他们的结论会让全世界的比特币矿工如释重负。阿加沃尔和他的同事表示，Nvidia等公司制造的专用集成电路(ASIC)是挖矿最多的硬件，它在未来10年左右可能还能够保持速度优势，胜过量子计算机。

"We find that the proof-of-word used by Bitcoin is relatively resistant to substantial speedup by quantum computers in the next 10 years,mainly because specialized ASIC miners are extremely fast compared to the estimated clock speed of near-term quantum computers,"they say.

他们说：“我们发现，比特币采用的工作量证明在未来10年能相对抵御量子计算的大幅提速，主要是因为比起近期的量子计算机的预估时钟频率，专用集成电路矿机的速度极快。”

But there is a different threat that is much more worrying. Bitcoin has another cryptographic security feature to ensure that only the owner of a Bitcoin can spend it. This is based on the same mathematics used for public-key encryption schemes.

但是，另一个威胁更让人担忧。比特币还有一个安全特性，确保只有比特币的持有人才能用它进行支付。这个特性的基础就是公钥加密方案所有的数学运算。

The idea is that the owner generates two numbers--a private key that is secret and a public key that is published. The public key can be easily generated from the private key,but not vice versa. A signature can be used to verify that the owner holds the private key, without revealing the private key,using a technique known as an alliptic curve signature scheme.

整个概念是这样的：持有人生成两个数字——一个秘密的个人密钥和一个公开的公共密钥。个人密钥能轻易地生成公共密钥，但是反向操作不可行。用一个签名就能在不透露个人密钥的情况下，用一个叫做椭圆曲线签名方案的技术来验证该持有人持有个人密钥。

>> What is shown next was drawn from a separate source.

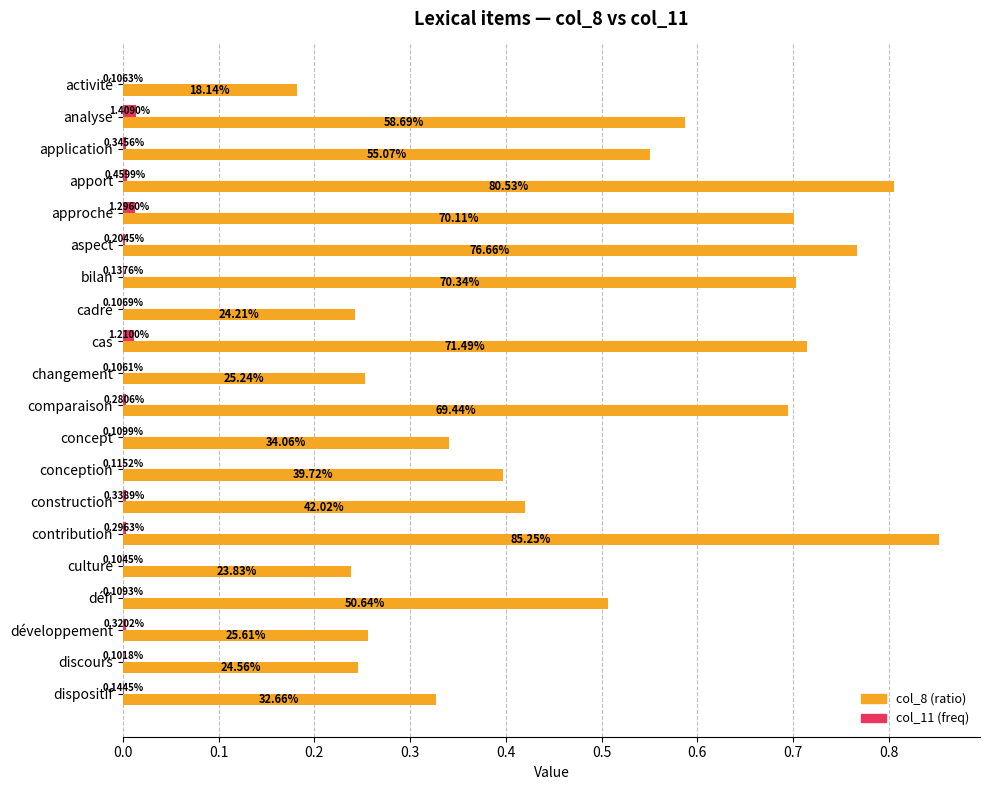

Reading right to left, transcribe all the data shown in this chart.

col_8: 0.3	0.2	0.3	0.5	0.2	0.9	0.4	0.4	0.3	0.7	0.3	0.7	0.2	0.7	0.8	0.7	0.8	0.6	0.6	0.2
col_11: 0.0	0.0	0.0	0.0	0.0	0.0	0.0	0.0	0.0	0.0	0.0	0.0	0.0	0.0	0.0	0.0	0.0	0.0	0.0	0.0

In this way,the receiver can verify that the owner possesses the private key and therefore has the right to spend the Bitcoin.

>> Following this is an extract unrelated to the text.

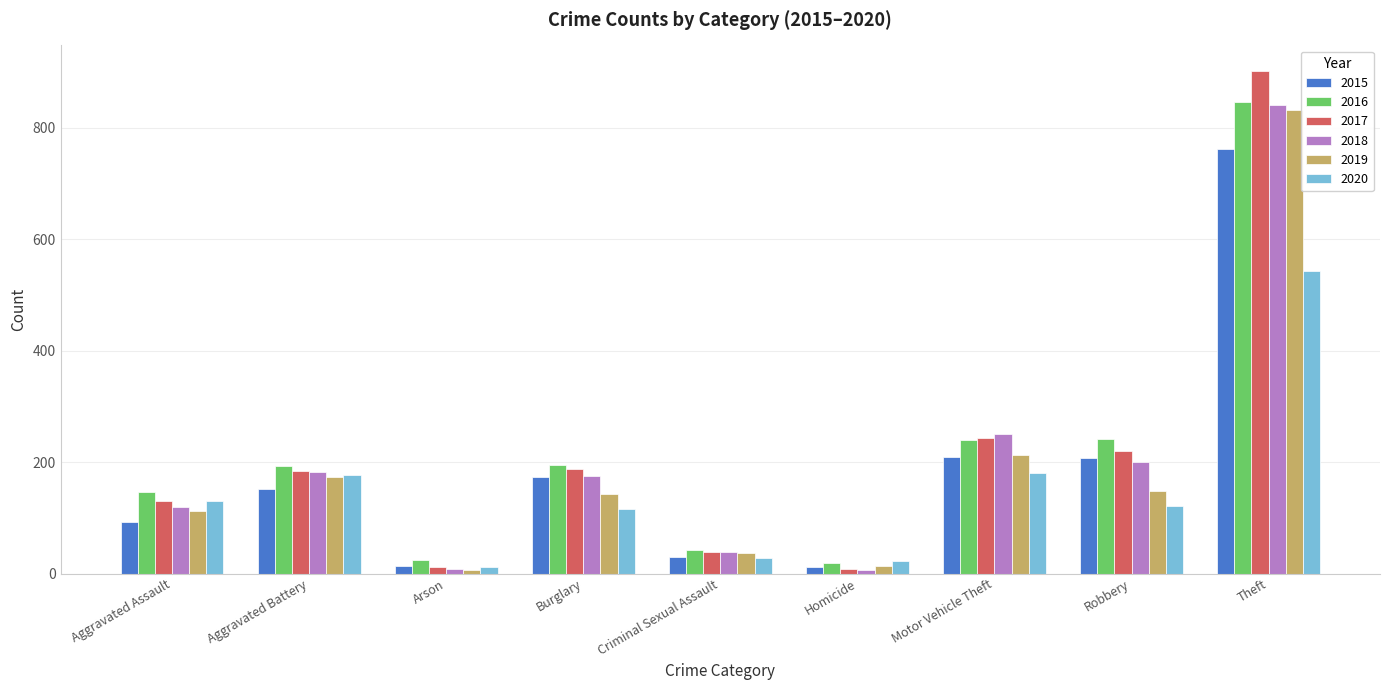

Where is 2019 nearest to the value 419?

Motor Vehicle Theft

用这种方法，接收人就能验证持有人拥有个人密钥，因此也有权使用该比特币支付。

The only way to cheat this system is to calculate the private key using the public key,which is extremely hard with conventional computers.But with a quantum computer,it is easy.

要想欺骗这个系统，唯一的方法就是用公共密钥算出个人密钥，这种方法用传统计算机很难实现。但是，量子计算机能轻易做到。

And that's how quantum computers pose a significant risk to Bitcoin."The elliptic curve signature scheme used by Bitcoin is much more at risk,and could be completely broken by a quantum computer as early as 2027," say Aggarwal and co.

这就是量子计算机可能会对比特币构成的重大威胁。“比特币用的椭圆曲线签名方案面临更大的风险，可能到2027年就会被量子计算机完全攻破。”阿加沃尔和他的同事表示道。

Indeed,quantum computers pose a similar risk to all encryption schemes that use a similar technology,which includes many common forms of encryption.

事实上，量子计算机对所有使用同类技术的加密方案构成类似的风险，其中包括很多普通加密形式。

There are public-key schemes that are resistant to attack by quantum computers. So it is conceivable that the Bitcoin protocols could be revised to make the system safer.But there are no plans to do that now.

有些公共密钥方案能够抵御量子计算机的攻击。因此我们可以推测，比特币协议可以修订，让系统更安全。但是目前还没有这样的计划。

Bitcoin is no stranger to controversy. It has weathered various storms over over its security. But that is no guarantee that it will cope well in the future.One thing is sure: the pressure to change will increase as the first powerful quantum computers  come online in the next few years.

比特币一直颇受争议。在安全性这个问题上，它经受住了各种风波。但是，谁都不能保证它将来也能安然无恙。有一件事是可以肯定的：随着第一批强大的量子计算机在未来几年内上线，改变的压力会更大。